Альваро молчит, он словно замкнулся в себе.
– Скажи мне, где я могу найти эту женщину, – говорит он наконец. – Я хочу с ней потолковать.
– Будь осторожен. У нее есть брат, а он тот еще фрукт. Не водись с ним. Там вообще-то два брата, второй – такой же неприятный, как и первый.
– Я сам разберусь, – говорит Альваро. – Где ее найти?
– Ее зовут Инес, она вселилась в мою квартиру в Восточных кварталах: Корпус «В», номер 202 на втором этаже. Не говори, что это я тебя подослал, потому что это неправда. Я тебя не подсылаю. Это не мой замысел вообще, он твой.
– Не тревожься, я ей дам ясно понять, что это мой замысел и ты здесь ни при чем.
На следующий день в обеденный перерыв Альваро подзывает его.
– Я поговорил с твоей Инес, – говорит он без обиняков. – Она согласна, чтобы ты виделся с мальчиком, но не прямо сразу.
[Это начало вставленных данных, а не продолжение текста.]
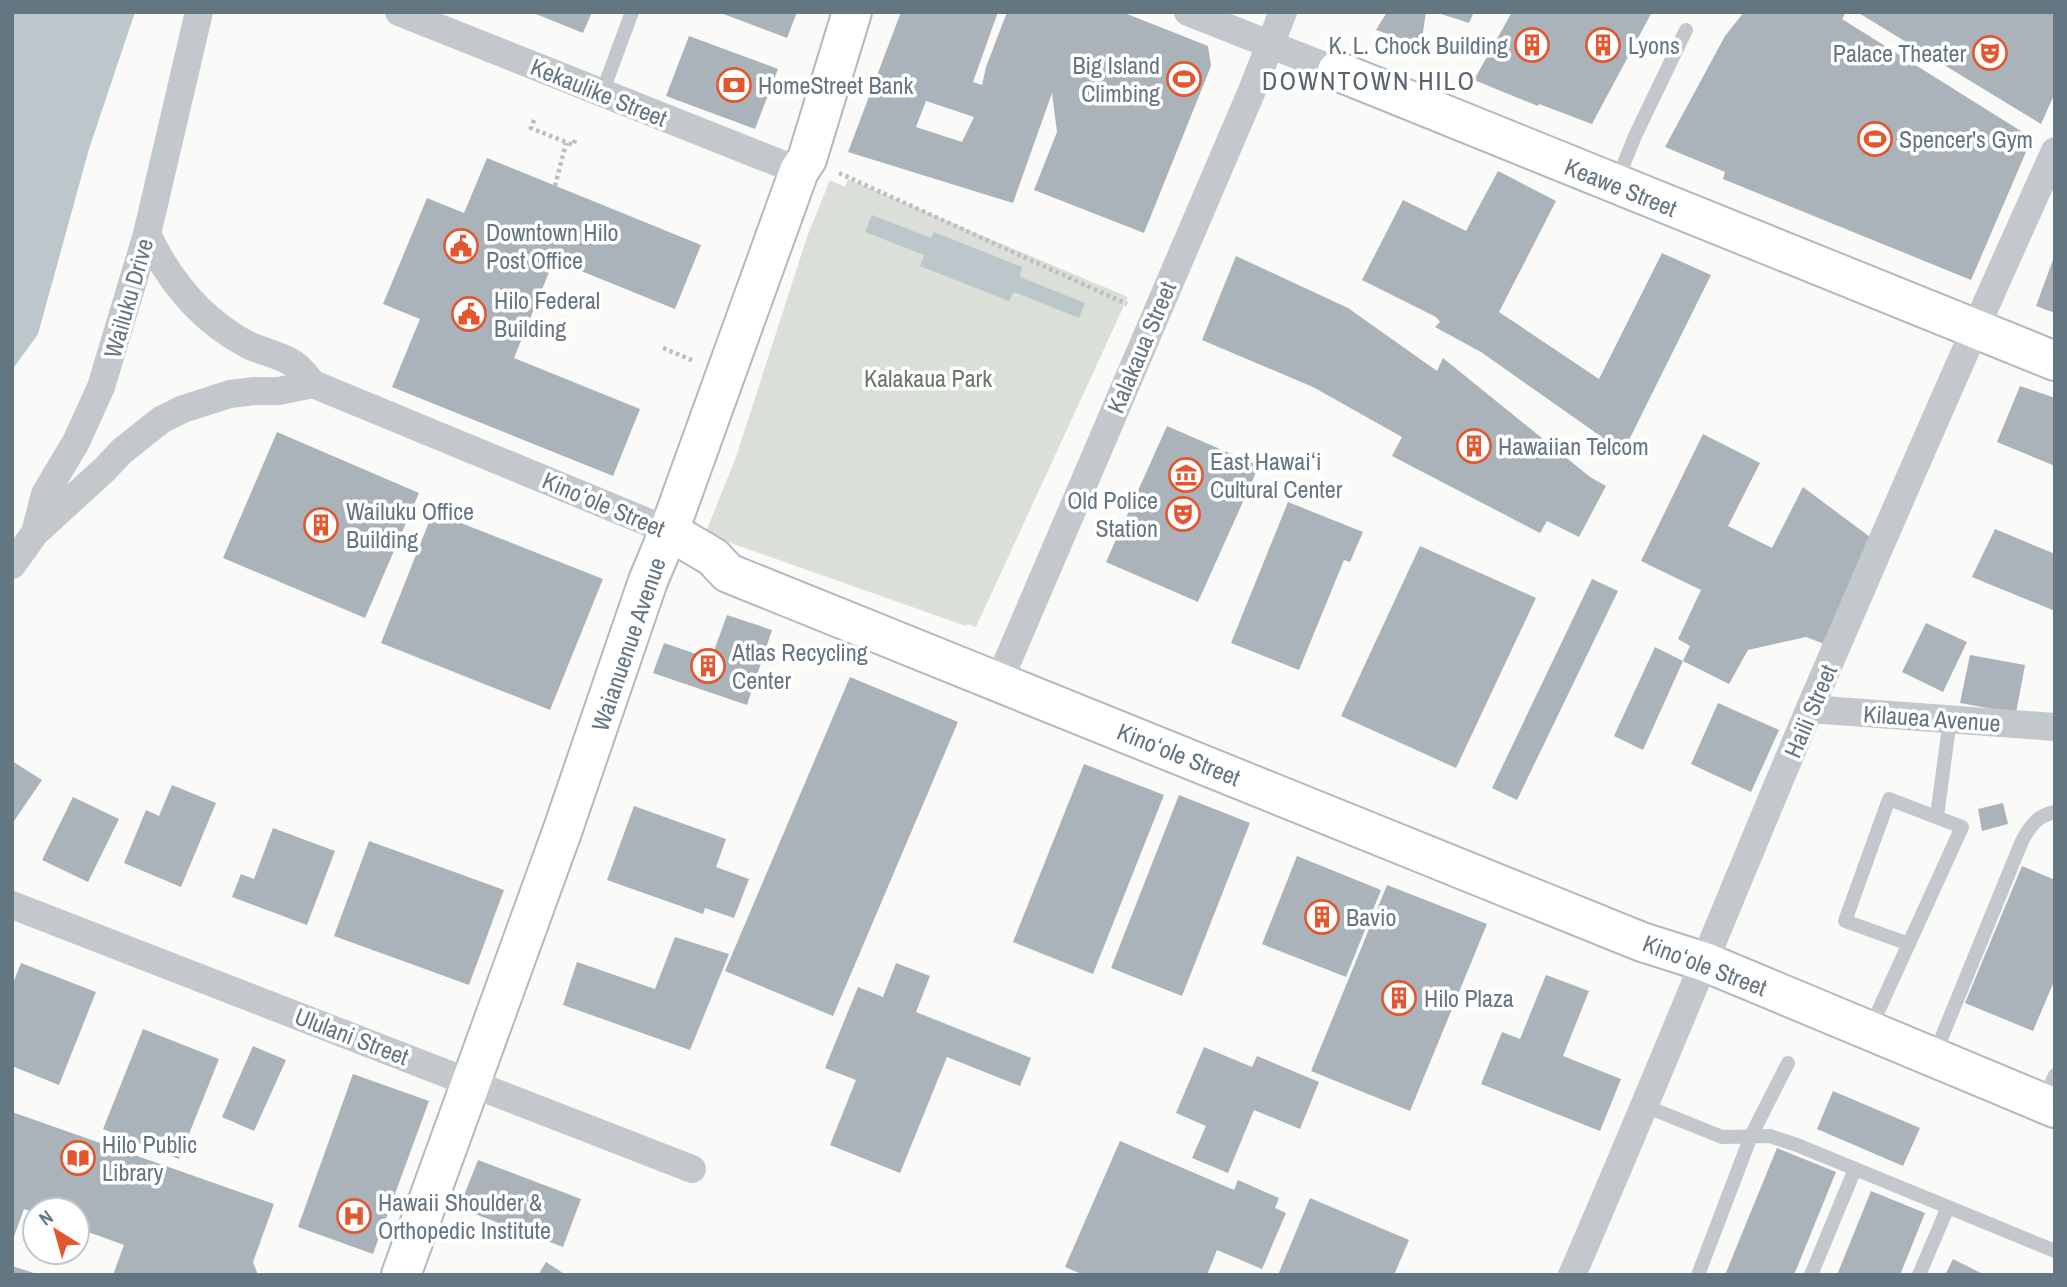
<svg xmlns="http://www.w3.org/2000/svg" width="2067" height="1287" font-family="'Archivo Narrow',sans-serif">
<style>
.green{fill:#dadfd7}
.water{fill:#bbc7cb}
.building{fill:#aab3b9;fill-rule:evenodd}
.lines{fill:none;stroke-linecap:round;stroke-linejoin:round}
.secondary-casing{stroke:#b3babf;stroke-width:42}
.path{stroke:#bbbfc2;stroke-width:4.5;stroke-dasharray:3.5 3.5;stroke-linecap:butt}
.lane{stroke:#c3c8cc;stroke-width:14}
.street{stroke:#c3c8cc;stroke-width:28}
.secondary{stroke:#fff;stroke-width:38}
.labels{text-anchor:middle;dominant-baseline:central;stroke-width:7;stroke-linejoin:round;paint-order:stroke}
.poi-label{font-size:24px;fill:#657683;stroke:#fff;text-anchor:start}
.street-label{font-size:24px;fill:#657683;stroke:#fff}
.park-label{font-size:24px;fill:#687a64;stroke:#fff}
.neighbourhood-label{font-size:26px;letter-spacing:2px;fill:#57646e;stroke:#fff}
</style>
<rect width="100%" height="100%" fill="#fafaf8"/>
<!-- green -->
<path class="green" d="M 848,179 L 1128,297 L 976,627 L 967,624 L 966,626 L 705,534 L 736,457 L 807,237 L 830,180 L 845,187 Z"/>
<!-- water -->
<path class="water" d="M 12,12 L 135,12 L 89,149 L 38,334 L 12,370 Z
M 872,215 L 931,238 L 934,232 L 1022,267 L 1020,277 L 1085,303 L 1079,318 L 1014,292 L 1009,301 L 920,266 L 924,255 L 865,232 Z"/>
<!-- building -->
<path class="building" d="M 531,12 L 592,12 L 583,33 Z
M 718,12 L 797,12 L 787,38 Z
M 901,12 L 998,12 L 973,82 L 982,85 L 986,67 L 1007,12 L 1122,12 L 1208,46 L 1211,66 L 1144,233 L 1034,190 L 1057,132 L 1052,93 L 1013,203 L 848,152 ZM 926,101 L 974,117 L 962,142 L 916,127 Z
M 1387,12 L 1426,12 L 1421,45 L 1376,30 Z
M 1435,12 L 1474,12 L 1469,23 Z
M 1512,12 L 1652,12 L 1592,124 L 1539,104 L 1538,106 L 1474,80 Z
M 1744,12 L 1846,12 L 1842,19 L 2032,138 L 1971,280 L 1723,179 L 1725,172 L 1665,147 L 1725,36 Z
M 1857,12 L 2052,12 L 2055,14 L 2055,93 L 2041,124 Z
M 689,36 L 778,69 L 755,129 L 666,96 Z
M 487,158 L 701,245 L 675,309 L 554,260 L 514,358 L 640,409 L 613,476 L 392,387 L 420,319 L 383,304 L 427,198 L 464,213 Z
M 1498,171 L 1556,201 L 1499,312 L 1599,379 L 1662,253 L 1711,275 L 1623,452 L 1481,352 L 1435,327 L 1440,322 L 1436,317 L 1362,280 L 1403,200 L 1466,231 Z
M 1236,256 L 1348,308 L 1437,371 L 1443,358 L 1590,477 L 1606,486 L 1579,537 L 1547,521 L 1540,533 L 1440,481 L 1392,456 L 1402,437 L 1313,387 L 1202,340 Z
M 2054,257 L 2055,257 L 2055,313 L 2036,306 Z
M 2020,386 L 2055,398 L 2055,466 L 1997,442 Z
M 1167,426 L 1259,466 L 1198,602 L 1106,562 Z
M 277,432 L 419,493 L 365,618 L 223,558 Z
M 1703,434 L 1760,463 L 1728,526 L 1772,548 L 1803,487 L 1874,540 L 1827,645 L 1806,637 L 1748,650 L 1729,684 L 1683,661 L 1690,646 L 1678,639 L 1701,590 L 1641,561 Z
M 1288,502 L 1363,532 L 1350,562 L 1344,560 L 1299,670 L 1231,643 Z
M 433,512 L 603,579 L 550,710 L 381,643 Z
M 1995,529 L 2055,554 L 2055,611 L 1972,577 Z
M 1420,546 L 1536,598 L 1456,768 L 1341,716 Z
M 1592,579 L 1618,591 L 1517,800 L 1492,788 Z
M 727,615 L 772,630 L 747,705 L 653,673 L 664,643 L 711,659 Z
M 1926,623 L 1967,642 L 1943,692 L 1902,672 Z
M 1655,647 L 1683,661 L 1643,750 L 1614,736 Z
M 1970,655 L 2025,665 L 2016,713 L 1960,703 Z
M 850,677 L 958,722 L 833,1016 L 725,971 Z
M 1718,703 L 1779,730 L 1751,792 L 1691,764 Z
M 12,761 L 42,780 L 12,824 Z
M 1084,764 L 1164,795 L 1093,974 L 1013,942 Z
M 172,785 L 216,803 L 181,887 L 124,863 L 146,810 L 159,816 Z
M 1179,795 L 1250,823 L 1182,996 L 1111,968 Z
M 73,797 L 119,819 L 88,882 L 42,860 Z
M 2003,803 L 2008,824 L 1982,831 L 1978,809 Z
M 634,806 L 726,839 L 716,867 L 749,879 L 734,918 L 705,908 L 703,914 L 607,880 Z
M 273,828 L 335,851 L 307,925 L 232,897 L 241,874 L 254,879 Z
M 369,841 L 504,890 L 469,985 L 334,936 Z
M 1297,856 L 1381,890 L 1346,977 L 1262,944 Z
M 2022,866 L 2055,880 L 2055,979 L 2033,1031 L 1965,1003 Z
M 1387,885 L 1487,924 L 1410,1111 L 1311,1071 Z
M 675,937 L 729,954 L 690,1050 L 563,1005 L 577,962 L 655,989 Z
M 21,963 L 96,992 L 59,1085 L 12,1066 L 12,986 Z
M 896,963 L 930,976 L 916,1012 L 1031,1058 L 1020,1086 L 947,1057 L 900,1173 L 830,1145 L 856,1080 L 825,1068 L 858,987 L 883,997 Z
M 1546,975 L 1589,991 L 1563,1056 L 1621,1079 L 1600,1131 L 1481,1084 L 1502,1032 L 1520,1039 Z
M 143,1029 L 219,1059 L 179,1159 L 103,1129 Z
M 253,1046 L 286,1060 L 254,1131 L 222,1117 Z
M 1204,1047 L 1252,1067 L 1257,1056 L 1319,1082 L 1300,1129 L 1254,1110 L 1228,1173 L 1192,1158 L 1206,1126 L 1176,1113 Z
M 353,1074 L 429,1101 L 373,1254 L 298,1227 Z
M 1833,1091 L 1920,1128 L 1903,1166 L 1817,1129 Z
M 12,1112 L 274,1204 L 253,1262 L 258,1275 L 113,1275 L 124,1245 L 77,1228 L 77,1210 L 35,1210 L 35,1213 L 24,1209 L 12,1242 Z
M 1120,1141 L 1234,1190 L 1238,1180 L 1279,1198 L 1275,1208 L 1286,1213 L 1262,1269 L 1217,1250 L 1207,1275 L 1084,1275 L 1065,1267 Z
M 1777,1148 L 1836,1172 L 1794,1275 L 1725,1275 Z
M 478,1160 L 581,1199 L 563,1247 L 459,1208 Z
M 1871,1191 L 1925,1213 L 1900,1275 L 1837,1275 Z
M 1310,1198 L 1409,1240 L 1394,1275 L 1278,1275 Z
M 1953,1259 L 1985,1275 L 1945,1275 Z
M 546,1262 L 566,1275 L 538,1275 Z
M 12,1266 L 37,1274 L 37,1275 L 12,1275 Z"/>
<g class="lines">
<!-- secondary casing -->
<g class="secondary-casing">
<path id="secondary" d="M 1337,71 L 2055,361
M 669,531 L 713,557 L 728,573 L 1642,942 L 1705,962 L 2055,1108
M 401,1275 L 563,829 L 648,581 L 669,531 L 799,171 L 807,159 L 852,12"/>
</g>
<!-- path -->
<path class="path" d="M 534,120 L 531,128 L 573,145 L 576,138
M 839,173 L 1127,304
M 555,186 L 566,143
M 663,348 L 694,361"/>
<!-- lane -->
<path class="lane" d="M 602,93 L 632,12
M 1616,183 L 1635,136 L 1686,30
M 1937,816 L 1950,719
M 1870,1029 C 1900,962 1931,895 1962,827 L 1889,799 L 1845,921 L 1909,944
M 1934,1056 L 2022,841 C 2030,826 2038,815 2055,812
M 2043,1102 L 2055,1075
M 1645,1106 L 1722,1137 L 1770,1136 L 1797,1145 L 2055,1251
M 1698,1275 L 1751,1136 L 1788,1063
M 1811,1275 L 1855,1169
M 1919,1275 L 1948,1207"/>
<!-- street -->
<path class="street" d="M 399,12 L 799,171
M 1188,12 L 1337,71
M 147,234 C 169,281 201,320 248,345 C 263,352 281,355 294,364 C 301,369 307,377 313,384 L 669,531
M 35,533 L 105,469 L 122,451 L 161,420 L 183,409 L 230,394 L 255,391 L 279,391 L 313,384
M 12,565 L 35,533 L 45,494 L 76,442 L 101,387 L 147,234 L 199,12
M 999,681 L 1251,93 L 1283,12
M 1810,709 L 2055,727
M 12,905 L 692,1169
M 1572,1275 C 1654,1087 1730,897 1810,708 C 1890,522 1971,336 2055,151"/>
<!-- secondary -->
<use href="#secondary" class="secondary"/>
</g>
<!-- icons -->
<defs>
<g id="building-ring" transform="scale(1.75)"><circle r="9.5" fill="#fff" stroke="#e4572e" stroke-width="1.5"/><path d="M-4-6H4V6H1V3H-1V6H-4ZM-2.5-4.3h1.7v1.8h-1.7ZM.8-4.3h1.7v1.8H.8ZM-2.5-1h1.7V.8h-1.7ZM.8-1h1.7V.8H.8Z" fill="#e4572e"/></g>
<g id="theatre-ring" transform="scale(1.75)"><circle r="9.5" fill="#fff" stroke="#e4572e" stroke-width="1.5"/><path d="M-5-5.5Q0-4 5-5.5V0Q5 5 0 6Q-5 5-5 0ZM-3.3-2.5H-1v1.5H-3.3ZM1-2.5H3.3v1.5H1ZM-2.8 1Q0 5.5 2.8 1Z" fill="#e4572e"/></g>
<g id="stadium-ring" transform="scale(1.75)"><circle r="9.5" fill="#fff" stroke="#e4572e" stroke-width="1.5"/><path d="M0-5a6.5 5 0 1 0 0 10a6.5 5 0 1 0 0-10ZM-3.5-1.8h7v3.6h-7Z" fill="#e4572e"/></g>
<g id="bank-ring" transform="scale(1.75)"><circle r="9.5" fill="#fff" stroke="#e4572e" stroke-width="1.5"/><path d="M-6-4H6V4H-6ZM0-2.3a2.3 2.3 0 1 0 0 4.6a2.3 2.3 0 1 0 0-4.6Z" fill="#e4572e"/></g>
<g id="civic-ring" transform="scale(1.75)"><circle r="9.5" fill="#fff" stroke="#e4572e" stroke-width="1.5"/><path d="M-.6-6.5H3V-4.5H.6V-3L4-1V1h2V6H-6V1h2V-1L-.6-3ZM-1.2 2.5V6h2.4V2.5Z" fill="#e4572e"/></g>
<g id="museum-ring" transform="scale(1.75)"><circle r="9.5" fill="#fff" stroke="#e4572e" stroke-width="1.5"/><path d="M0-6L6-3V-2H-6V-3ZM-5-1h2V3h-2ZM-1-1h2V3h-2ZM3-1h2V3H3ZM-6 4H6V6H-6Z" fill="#e4572e"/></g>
<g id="library-ring" transform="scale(1.75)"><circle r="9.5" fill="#fff" stroke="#e4572e" stroke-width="1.5"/><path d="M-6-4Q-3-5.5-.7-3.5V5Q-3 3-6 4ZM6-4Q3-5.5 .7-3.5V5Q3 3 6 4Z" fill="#e4572e"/></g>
<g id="hospital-ring" transform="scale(1.75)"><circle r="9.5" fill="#fff" stroke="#e4572e" stroke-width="1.5"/><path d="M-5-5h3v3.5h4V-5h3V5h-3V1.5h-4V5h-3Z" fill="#e4572e"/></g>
</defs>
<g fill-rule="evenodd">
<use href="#building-ring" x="1532" y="45"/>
<use href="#building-ring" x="1603" y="45"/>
<use href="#theatre-ring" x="1990" y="53"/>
<use href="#stadium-ring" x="1184" y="79"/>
<use href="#bank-ring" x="734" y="85"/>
<use href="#stadium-ring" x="1875" y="139"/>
<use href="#civic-ring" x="461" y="246"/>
<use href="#civic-ring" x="469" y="314"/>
<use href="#building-ring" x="1474" y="446"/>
<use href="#museum-ring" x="1186" y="475"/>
<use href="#theatre-ring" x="1183" y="514"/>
<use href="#building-ring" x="321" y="525"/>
<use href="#building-ring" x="708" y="666"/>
<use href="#building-ring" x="1322" y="917"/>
<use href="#building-ring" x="1399" y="998"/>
<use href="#library-ring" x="78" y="1158"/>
<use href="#hospital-ring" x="354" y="1216"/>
</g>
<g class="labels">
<!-- poi labels -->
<g class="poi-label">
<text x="1508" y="45" text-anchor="end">K. L. Chock Building</text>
<text x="1628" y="45">Lyons</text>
<text x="1966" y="53" text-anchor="end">Palace Theater</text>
<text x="1160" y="65" text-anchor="end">Big Island<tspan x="1160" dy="28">Climbing</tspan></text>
<text x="758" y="85">HomeStreet Bank</text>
<text x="1899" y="139">Spencer's Gym</text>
<text x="486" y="232">Downtown Hilo<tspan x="486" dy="28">Post Office</tspan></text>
<text x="494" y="300">Hilo Federal<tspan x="494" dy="28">Building</tspan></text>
<text x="1498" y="446">Hawaiian Telcom</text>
<text x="1210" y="461">East Hawaiʻi<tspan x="1210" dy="28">Cultural Center</tspan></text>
<text x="1158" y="500" text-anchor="end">Old Police<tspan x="1158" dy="28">Station</tspan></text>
<text x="346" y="511">Wailuku Office<tspan x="346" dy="28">Building</tspan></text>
<text x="732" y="652">Atlas Recycling<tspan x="732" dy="28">Center</tspan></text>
<text x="1346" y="917">Bavio</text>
<text x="1424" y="998">Hilo Plaza</text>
<text x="102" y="1144">Hilo Public<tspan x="102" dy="28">Library</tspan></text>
<text x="378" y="1202">Hawaii Shoulder &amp;<tspan x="378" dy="28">Orthopedic Institute</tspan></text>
</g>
<!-- street labels -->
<g class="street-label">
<text transform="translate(599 92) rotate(22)">Kekaulike Street</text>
<text transform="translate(1621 187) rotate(22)">Keawe Street</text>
<text transform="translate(128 298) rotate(-74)">Wailuku Drive</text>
<text transform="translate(1141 347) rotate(-67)">Kalakaua Street</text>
<text transform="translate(604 504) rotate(23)">Kinoʻole Street</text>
<text transform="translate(628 644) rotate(-71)">Waianuenue Avenue</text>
<text transform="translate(1810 711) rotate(-67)">Haili Street</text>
<text transform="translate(1932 718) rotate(4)">Kilauea Avenue</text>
<text transform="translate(1179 754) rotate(22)">Kinoʻole Street</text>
<text transform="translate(1705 965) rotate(21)">Kinoʻole Street</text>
<text transform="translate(352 1036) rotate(21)">Ululani Street</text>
</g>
<!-- park labels -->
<g class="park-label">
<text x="928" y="378">Kalakaua Park</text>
</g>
<!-- neighbourhood labels -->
<g class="neighbourhood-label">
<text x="1369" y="80">DOWNTOWN HILO</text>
</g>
</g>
<!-- border -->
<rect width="2067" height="1287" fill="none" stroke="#657683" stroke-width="28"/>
<!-- north arrow -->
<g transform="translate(56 1231) rotate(323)"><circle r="33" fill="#ffffff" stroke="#c1c8cd" stroke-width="2"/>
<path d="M0-5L12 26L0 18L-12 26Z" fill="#e4572e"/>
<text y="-10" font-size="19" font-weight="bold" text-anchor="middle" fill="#657683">N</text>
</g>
</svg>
С конца месяца.
– Чудесная новость! Как тебе удалось уговорить ее?
Альваро отмахивается.
– Это не важно. Она говорит, что ты можешь брать его на прогулки. Она уведомит тебя, когда. Она попросила твой номер телефона. Я его не знал и дал ей свой. Сказал, что буду передавать сообщения.
– Слов нет, как я тебе благодарен. Пожалуйста, уверь ее, что я не буду расстраивать мальчика, – в смысле я не буду расстраивать их отношения.
Глава 16
Инес призывает его раньше ожидаемого. На следующее же утро Альваро подзывает его.
– В твоей квартире чрезвычайное происшествие, – говорит он. – Инес позвонила, когда я выходил из дома. Хотела, чтобы я пришел, но я сказал ей, что не управлюсь по времени. Не волнуйся, это не с мальчиком, просто канализация. Тебе пригодятся инструменты. Возьми ящик в сарае. Она сама не своя.
Инес встречает его на пороге, облаченная (зачем? – день не холодный) в плотное пальто. Она и впрямь сама не своя – вне себя от ярости. Туалет забился, говорит она. Администратор здания зашел, но отказался что-либо предпринимать, потому что (сказал он) она тут незаконный жилец, он не отличит ее (сказал он) от куска мыла. Она позвонила братьям в «Ла Резиденсию», но от них – сплошь отговорки, потому что братья слишком брезгливые (сказала она едко), чтоб руки марать. И вот нынче утром она пошла на крайние меры и позвонила его коллеге Альваро, который человек рабочий и наверняка разбирается в трубах. И вот теперь пришел он, а не Альваро.